U.S.-Iran tensions escalating after an air strike that killed an Iranian general last week are feeding into strength for gold prices. In Tuesday’s trading session, gold rallied to a 6 ½-year high and analysts are predicting more gains to come.
In particular, technical charts reveal that stock prices have been stable, but have been rising in conjunction with gold as of late. Specifically, the 40-day moving average of gold is hinting at more gains.
“I look at this chart of gold and it looks like to us we can trade as high as $1,760,” said Piper Sandler chief market technician Craig Johnson. “I don’t think this trade is over for gold, and I would have a little slice of this in everyone’s portfolio.”
Another key factor to pay attention to is what central bank actions suggest with respect to the balance sheet. Looser monetary policy is allowing rates to stay low and in turn, could translate to more strengths for gold.
“Overall, I think it’s a buy-the-dip story for the time being until the Fed starts getting tight,” he said in the same interview.
Investors looking to buy this dip, can certainly look to ETFs to take advantage. Investors can look to funds like the SPDR Gold MiniShares (NYSEArca: GLDM). Gold ETFs can be bought and sold freely via an exchange when compared to physical gold, allowing investors to utilize the hedging properties of gold without having to endure the costs of actually owning and storing the asset like they would with physical gold.
Traders looking to use leverage can look at the Direxion Daily Gold Miners Bull 3X ETF (NYSEArca: NUGT), which makes an indirect play on the precious metal via gold miners. NUGT seeks daily investment results, before fees and expenses, of either 300%, or 300% of the inverse (or opposite), of the performance of the NYSE Arca Gold Miners Index.
Other analysts share this bullish sentiment on gold.
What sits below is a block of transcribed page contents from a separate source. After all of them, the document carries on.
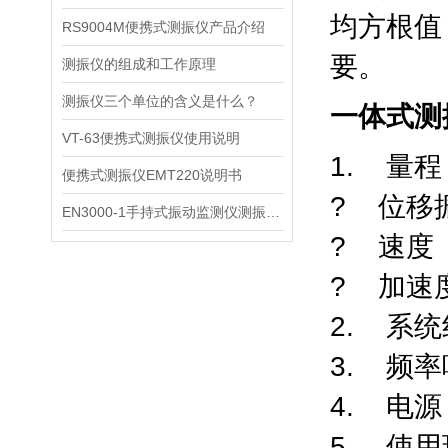
均方根值
RS9004M便携式测振仪产品介绍
要。
测振仪的组成和工作原理
测振仪三个单位的含义是什么？
一体式测
VT-63便携式测振仪使用说明
1. 量程
便携式测振仪EMT220说明书
? 位移振
EN3000-1手持式振动监测仪测振仪说明书
? 速度（
? 加速度
2. 系
3. 频率
4. 电
5. 使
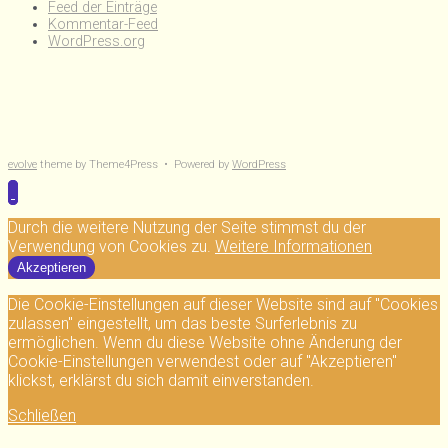
Feed der Einträge
Kommentar-Feed
WordPress.org
evolve
theme by Theme4Press • Powered by
WordPress
Durch die weitere Nutzung der Seite stimmst du der
Verwendung von Cookies zu.
Weitere Informationen
Akzeptieren
Die Cookie-Einstellungen auf dieser Website sind auf "Cookies
zulassen" eingestellt, um das beste Surferlebnis zu
ermöglichen. Wenn du diese Website ohne Änderung der
Cookie-Einstellungen verwendest oder auf "Akzeptieren"
klickst, erklärst du sich damit einverstanden.
Schließen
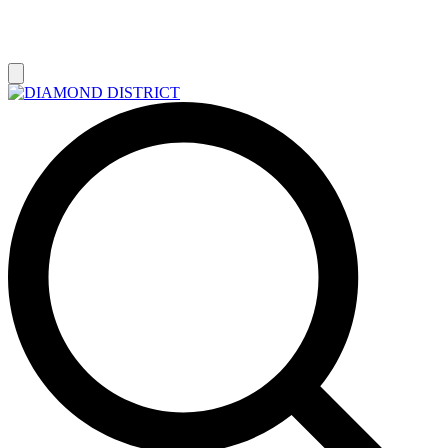
РАСПРОДАЖА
A renewed risk-on sentiment in stocks put gold gains on the backburner near the end of 2019, but the precious metal’s fortunes could turn in 2020, according to City Index technical analyst Fawad Razaqzada.
Razaqzada said in a Kitco News report that “he is looking for gold to hit a new all-time high in 2020, with prices pushing to $2,000 an ounce.” Furthermore, the U.S. Federal Reserve stood pat at its last interest rate policy meeting after three consecutive rate cuts, and that looser monetary policy could continue in 2020, according to Razaqzada.
Even if gold doesn’t push past the $2,000 mark, Razaqzada feels the investment landscape for gold tilts towards bullishness.
“Gold’s technical outlook remains bullish given that breakout in the summer from a 6-year-old consolidation at $1,350 and the subsequent bullish consolidation we have seen in recent months,” he said in a recent report. “So long as gold holds the breakout above $1350, the long-term technical bias would remain bullish.”